# Task directions:
Please transcribe the lines from the one containing "সাম্প্রতিক সংবাদ" through the end of the records, including both of those ends, and leave the pictures out of your answer.

# Dataset entries:
^^^^

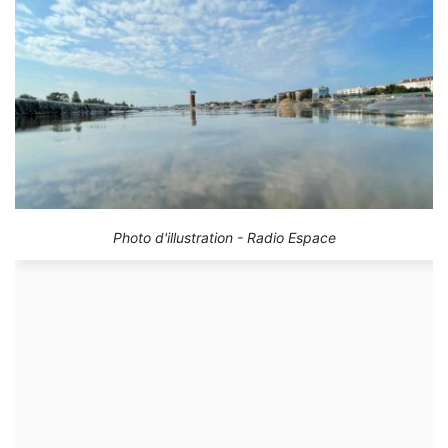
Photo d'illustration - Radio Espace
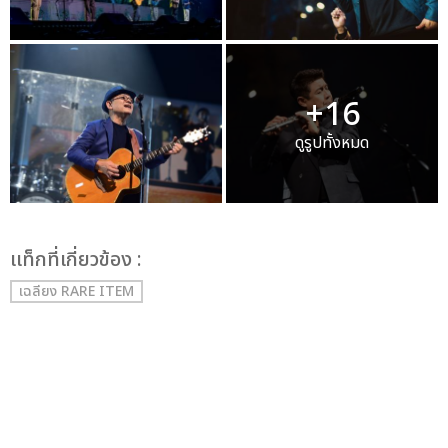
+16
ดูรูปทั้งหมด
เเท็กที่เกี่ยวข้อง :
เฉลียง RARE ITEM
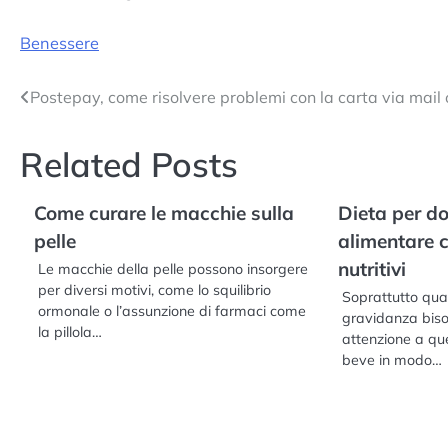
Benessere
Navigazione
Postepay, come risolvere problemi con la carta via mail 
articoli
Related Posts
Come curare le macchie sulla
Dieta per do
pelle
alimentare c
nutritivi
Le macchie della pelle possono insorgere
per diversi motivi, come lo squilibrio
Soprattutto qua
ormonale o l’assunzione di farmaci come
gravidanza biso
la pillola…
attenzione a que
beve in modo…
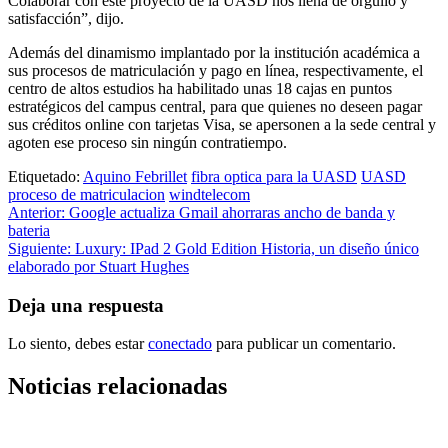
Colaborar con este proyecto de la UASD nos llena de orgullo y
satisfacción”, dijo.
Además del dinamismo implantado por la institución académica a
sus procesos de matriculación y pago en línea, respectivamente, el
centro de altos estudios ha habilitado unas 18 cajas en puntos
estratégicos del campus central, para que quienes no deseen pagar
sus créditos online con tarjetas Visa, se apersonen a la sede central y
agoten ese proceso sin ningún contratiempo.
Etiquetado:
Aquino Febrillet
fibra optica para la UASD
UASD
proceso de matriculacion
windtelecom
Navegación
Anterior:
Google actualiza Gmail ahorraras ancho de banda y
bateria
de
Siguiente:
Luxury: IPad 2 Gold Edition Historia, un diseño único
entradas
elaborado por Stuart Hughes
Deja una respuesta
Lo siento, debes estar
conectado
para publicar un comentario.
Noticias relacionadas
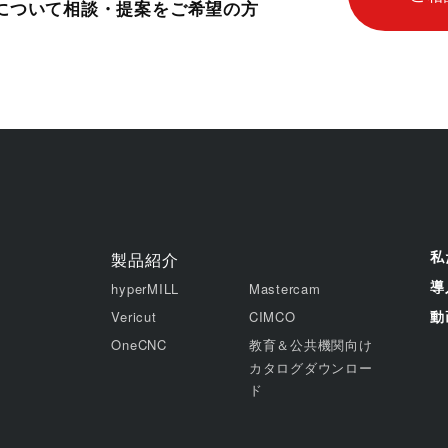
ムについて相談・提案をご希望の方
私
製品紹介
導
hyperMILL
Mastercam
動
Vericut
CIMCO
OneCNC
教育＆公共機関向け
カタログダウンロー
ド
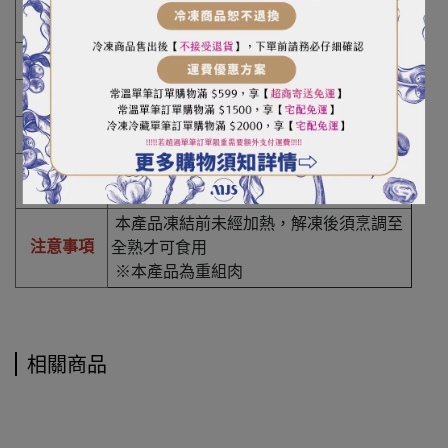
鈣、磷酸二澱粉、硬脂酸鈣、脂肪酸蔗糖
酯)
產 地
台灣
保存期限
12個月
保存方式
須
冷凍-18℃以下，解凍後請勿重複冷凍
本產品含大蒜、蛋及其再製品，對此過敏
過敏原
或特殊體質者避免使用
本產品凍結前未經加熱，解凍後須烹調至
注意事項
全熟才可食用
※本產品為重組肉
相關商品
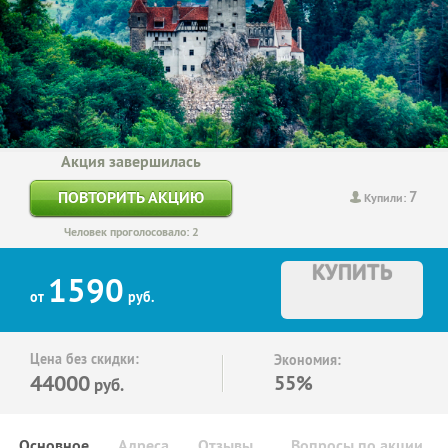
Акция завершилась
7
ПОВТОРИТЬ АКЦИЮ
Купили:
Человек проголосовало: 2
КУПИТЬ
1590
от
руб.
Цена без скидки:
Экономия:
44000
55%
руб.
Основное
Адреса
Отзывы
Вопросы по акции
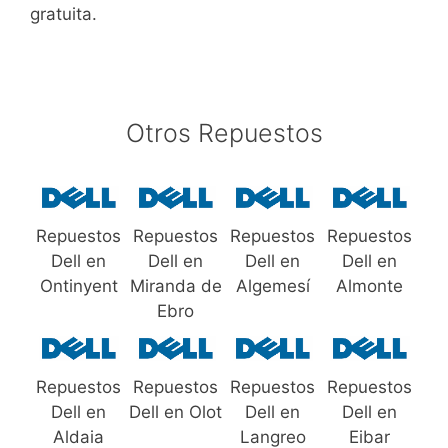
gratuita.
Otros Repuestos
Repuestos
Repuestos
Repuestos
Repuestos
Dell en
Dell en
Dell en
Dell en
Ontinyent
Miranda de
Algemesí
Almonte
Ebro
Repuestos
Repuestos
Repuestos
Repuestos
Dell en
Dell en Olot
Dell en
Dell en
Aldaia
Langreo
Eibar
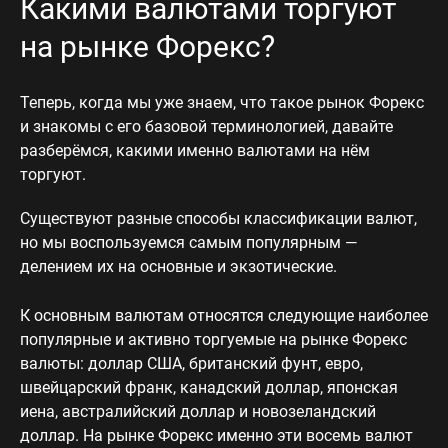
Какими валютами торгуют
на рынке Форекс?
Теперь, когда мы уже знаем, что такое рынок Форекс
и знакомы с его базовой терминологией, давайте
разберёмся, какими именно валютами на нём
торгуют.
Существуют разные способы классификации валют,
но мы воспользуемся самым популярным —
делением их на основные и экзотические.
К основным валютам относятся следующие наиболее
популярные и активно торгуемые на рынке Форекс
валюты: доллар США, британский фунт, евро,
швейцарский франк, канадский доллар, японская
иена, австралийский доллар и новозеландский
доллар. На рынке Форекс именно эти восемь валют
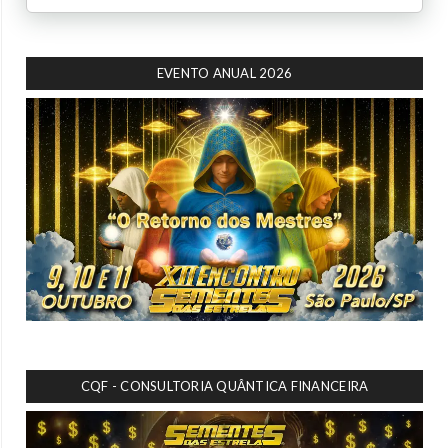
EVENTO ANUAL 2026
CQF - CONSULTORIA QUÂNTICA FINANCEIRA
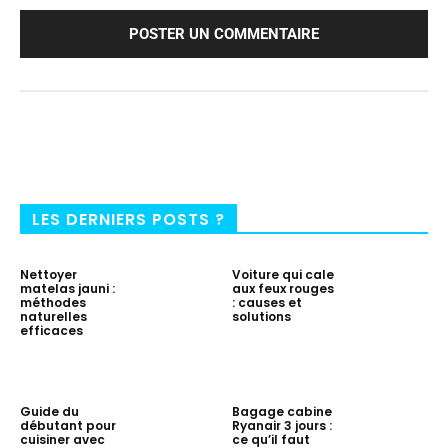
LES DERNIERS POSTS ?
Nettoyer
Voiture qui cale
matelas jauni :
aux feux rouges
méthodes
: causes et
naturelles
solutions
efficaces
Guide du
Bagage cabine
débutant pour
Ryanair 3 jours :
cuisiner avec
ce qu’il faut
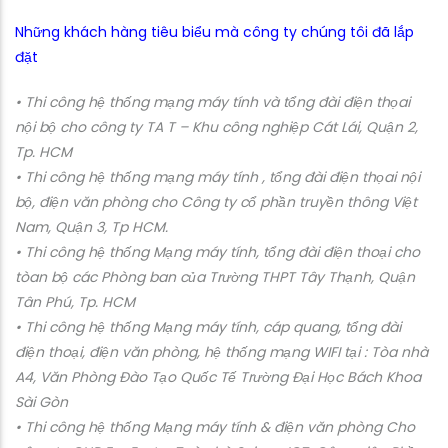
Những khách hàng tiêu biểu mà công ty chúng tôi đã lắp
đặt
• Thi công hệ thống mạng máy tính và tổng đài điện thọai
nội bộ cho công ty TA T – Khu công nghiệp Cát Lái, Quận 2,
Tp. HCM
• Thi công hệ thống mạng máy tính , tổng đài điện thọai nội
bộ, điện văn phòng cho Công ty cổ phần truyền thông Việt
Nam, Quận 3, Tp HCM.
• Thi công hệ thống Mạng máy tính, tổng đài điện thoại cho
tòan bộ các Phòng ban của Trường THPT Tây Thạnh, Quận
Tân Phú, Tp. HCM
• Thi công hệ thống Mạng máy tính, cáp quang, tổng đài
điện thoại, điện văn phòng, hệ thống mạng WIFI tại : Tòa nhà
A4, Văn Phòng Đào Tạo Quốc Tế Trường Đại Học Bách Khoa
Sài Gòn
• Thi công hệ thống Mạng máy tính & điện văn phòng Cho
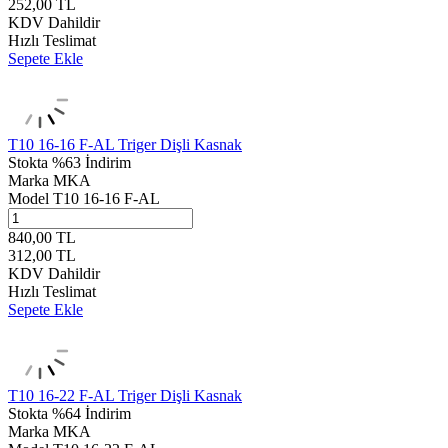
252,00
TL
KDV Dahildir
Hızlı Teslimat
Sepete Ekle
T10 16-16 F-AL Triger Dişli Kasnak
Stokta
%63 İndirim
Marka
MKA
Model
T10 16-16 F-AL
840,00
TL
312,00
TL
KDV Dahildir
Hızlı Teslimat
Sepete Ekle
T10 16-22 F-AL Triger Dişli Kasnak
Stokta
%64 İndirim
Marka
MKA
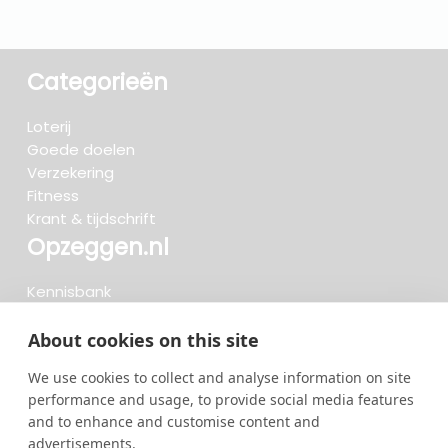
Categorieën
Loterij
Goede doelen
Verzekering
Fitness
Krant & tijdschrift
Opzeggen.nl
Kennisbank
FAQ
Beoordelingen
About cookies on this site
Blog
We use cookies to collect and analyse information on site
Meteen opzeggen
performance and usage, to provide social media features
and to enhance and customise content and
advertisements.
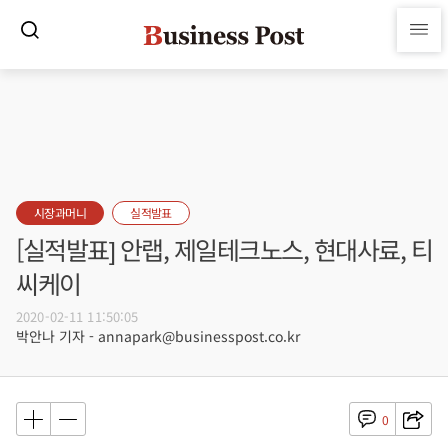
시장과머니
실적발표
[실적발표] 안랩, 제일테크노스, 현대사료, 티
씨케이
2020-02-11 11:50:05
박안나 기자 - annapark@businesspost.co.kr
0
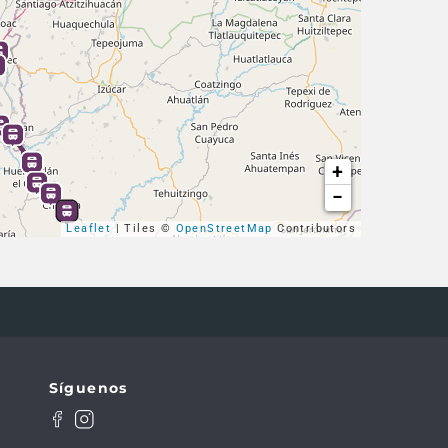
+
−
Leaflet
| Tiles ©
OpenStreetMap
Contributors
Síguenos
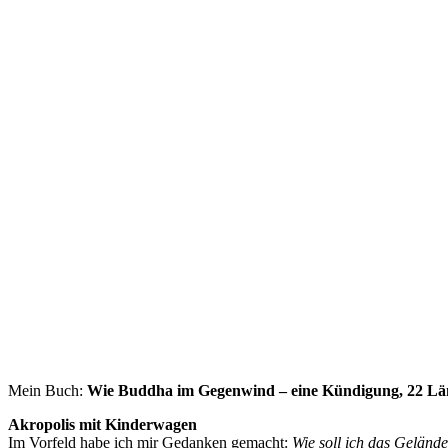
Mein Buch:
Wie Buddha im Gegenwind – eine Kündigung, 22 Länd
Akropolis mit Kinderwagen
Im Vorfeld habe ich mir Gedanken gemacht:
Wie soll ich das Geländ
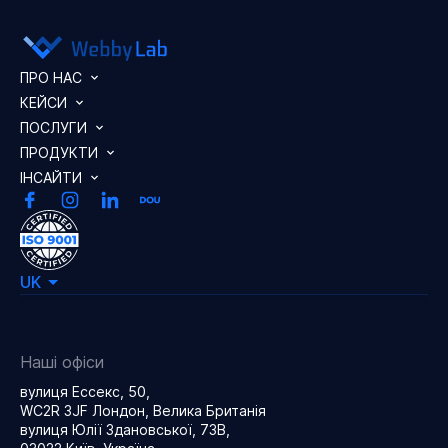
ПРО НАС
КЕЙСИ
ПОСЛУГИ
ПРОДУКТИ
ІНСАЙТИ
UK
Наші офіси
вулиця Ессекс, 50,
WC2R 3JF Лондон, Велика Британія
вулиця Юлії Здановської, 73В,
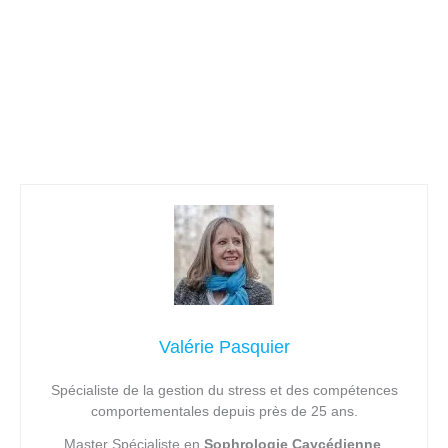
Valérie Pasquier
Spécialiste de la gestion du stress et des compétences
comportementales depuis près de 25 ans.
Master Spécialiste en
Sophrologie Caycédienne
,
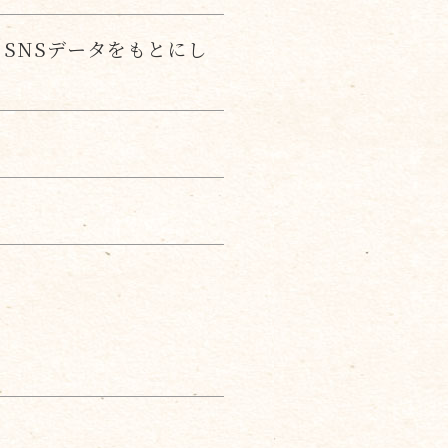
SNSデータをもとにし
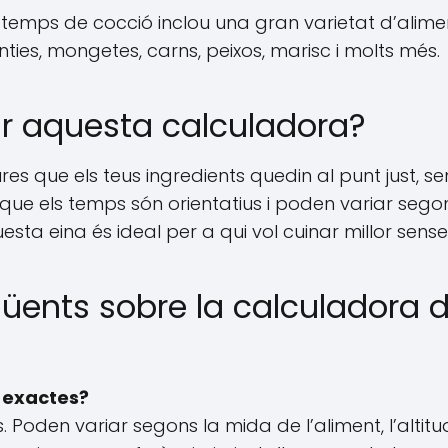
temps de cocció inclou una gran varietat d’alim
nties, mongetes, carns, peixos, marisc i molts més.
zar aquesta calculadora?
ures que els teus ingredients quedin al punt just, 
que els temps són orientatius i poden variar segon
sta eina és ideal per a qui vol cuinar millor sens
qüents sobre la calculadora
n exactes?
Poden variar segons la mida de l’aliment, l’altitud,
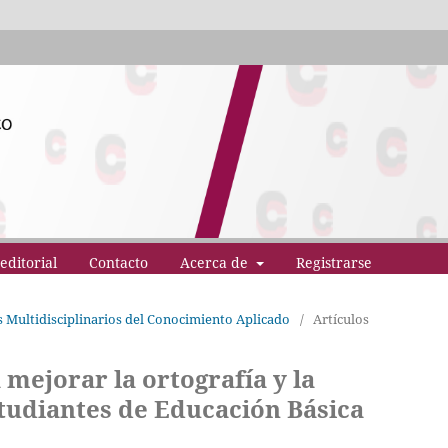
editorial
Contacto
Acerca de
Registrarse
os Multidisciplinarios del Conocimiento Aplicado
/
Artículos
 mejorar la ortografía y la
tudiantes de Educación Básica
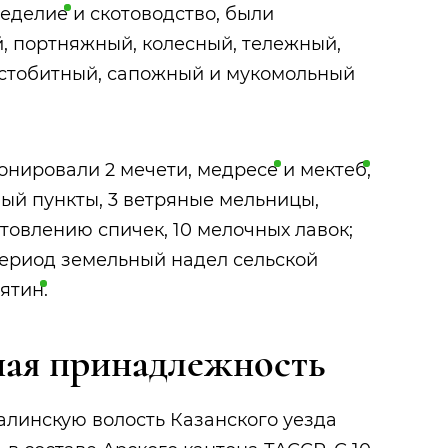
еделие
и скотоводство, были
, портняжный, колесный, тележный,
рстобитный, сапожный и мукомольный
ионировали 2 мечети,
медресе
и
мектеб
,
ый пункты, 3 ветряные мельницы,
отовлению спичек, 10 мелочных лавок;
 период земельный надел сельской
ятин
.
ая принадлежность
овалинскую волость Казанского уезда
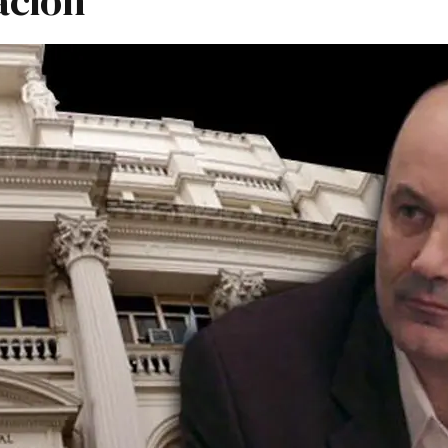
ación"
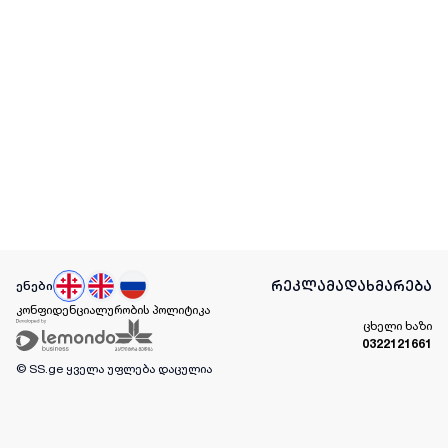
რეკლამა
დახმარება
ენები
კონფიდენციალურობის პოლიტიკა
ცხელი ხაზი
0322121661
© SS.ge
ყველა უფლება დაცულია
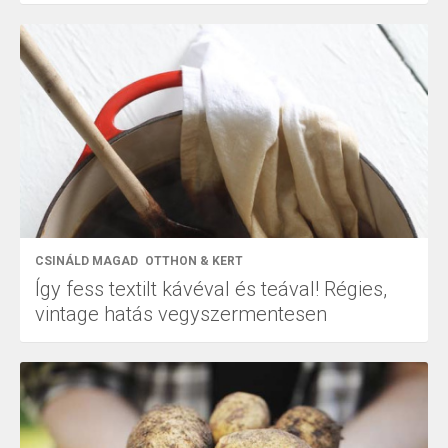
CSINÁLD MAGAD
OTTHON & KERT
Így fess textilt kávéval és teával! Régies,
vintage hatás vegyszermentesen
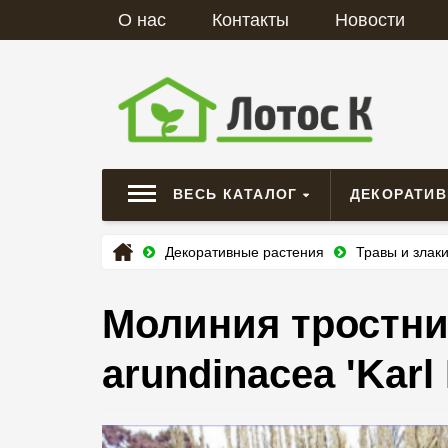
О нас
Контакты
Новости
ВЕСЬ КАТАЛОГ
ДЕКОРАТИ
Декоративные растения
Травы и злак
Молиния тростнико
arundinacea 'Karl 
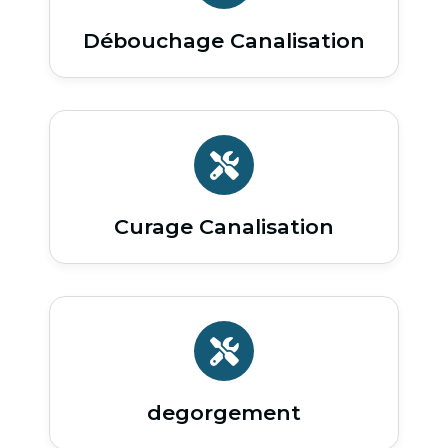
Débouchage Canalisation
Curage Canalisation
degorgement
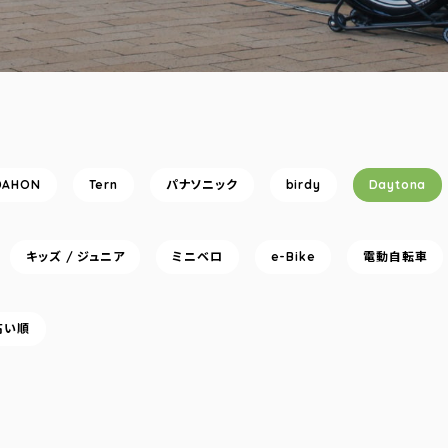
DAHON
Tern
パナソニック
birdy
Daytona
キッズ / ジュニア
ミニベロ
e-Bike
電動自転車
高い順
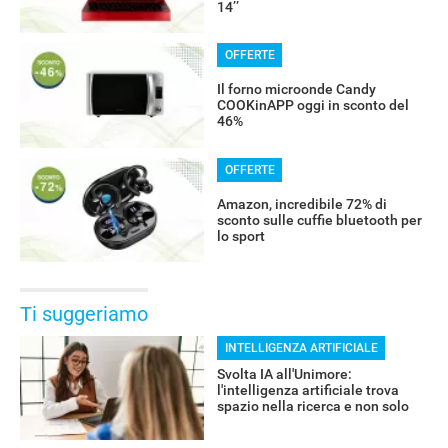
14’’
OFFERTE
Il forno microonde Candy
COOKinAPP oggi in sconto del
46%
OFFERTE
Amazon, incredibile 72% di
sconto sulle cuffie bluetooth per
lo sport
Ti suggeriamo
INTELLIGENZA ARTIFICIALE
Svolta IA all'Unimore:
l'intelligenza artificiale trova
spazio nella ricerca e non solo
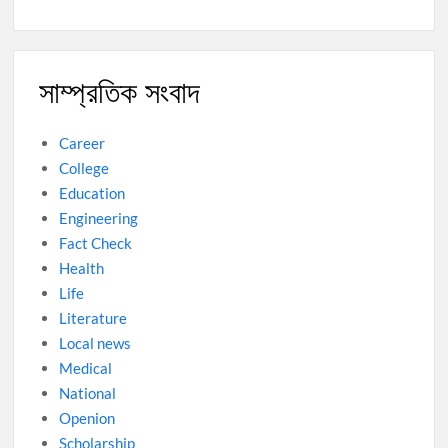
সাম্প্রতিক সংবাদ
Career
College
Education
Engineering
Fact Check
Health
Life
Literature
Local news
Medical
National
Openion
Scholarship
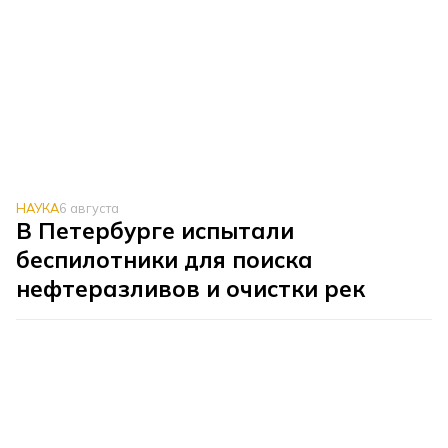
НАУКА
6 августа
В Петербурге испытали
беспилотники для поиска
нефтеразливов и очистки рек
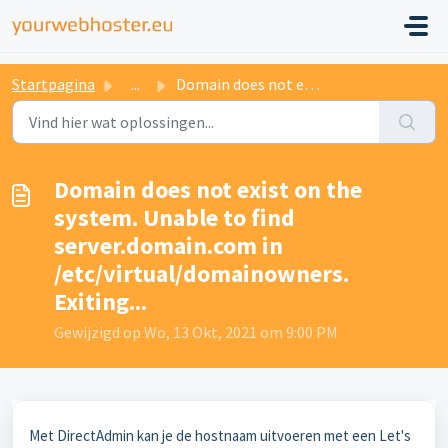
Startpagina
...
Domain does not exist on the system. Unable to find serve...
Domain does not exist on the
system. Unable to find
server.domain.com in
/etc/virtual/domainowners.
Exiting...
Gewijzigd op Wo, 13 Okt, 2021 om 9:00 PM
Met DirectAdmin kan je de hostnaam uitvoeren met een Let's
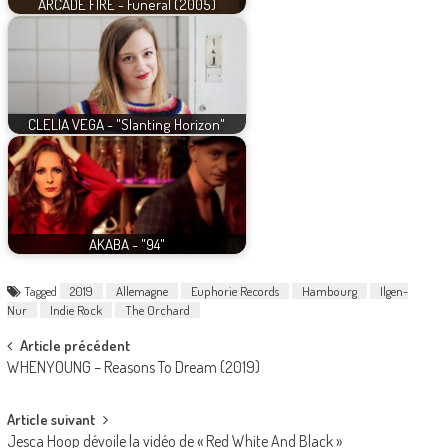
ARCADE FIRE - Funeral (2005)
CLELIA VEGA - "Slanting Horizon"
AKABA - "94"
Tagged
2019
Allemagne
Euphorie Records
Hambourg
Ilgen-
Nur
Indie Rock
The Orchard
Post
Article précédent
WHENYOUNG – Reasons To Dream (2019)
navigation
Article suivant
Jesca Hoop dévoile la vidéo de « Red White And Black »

^^^^

# Exercise solution:
সাম্প্রতিক সংবাদ
Career
College
Education
Engineering
Fact Check
Health
Life
Literature
Local news
Medical
National
Openion
Scholarship
НАУКА
6 августа
В Петербурге испытали
беспилотники для поиска
нефтеразливов и очистки рек
Startpagina
...
Domain does not exist on the system. Unable to find serve...
Domain does not exist on the
system. Unable to find
server.domain.com in
/etc/virtual/domainowners.
Exiting...
Gewijzigd op Wo, 13 Okt, 2021 om 9:00 PM
Met DirectAdmin kan je de hostnaam uitvoeren met een Let's
ARCADE FIRE - Funeral (2005)
CLELIA VEGA - "Slanting Horizon"
AKABA - "94"
Tagged
2019
Allemagne
Euphorie Records
Hambourg
Ilgen-
Nur
Indie Rock
The Orchard
Post
Article précédent
WHENYOUNG – Reasons To Dream (2019)
navigation
Article suivant
Jesca Hoop dévoile la vidéo de « Red White And Black »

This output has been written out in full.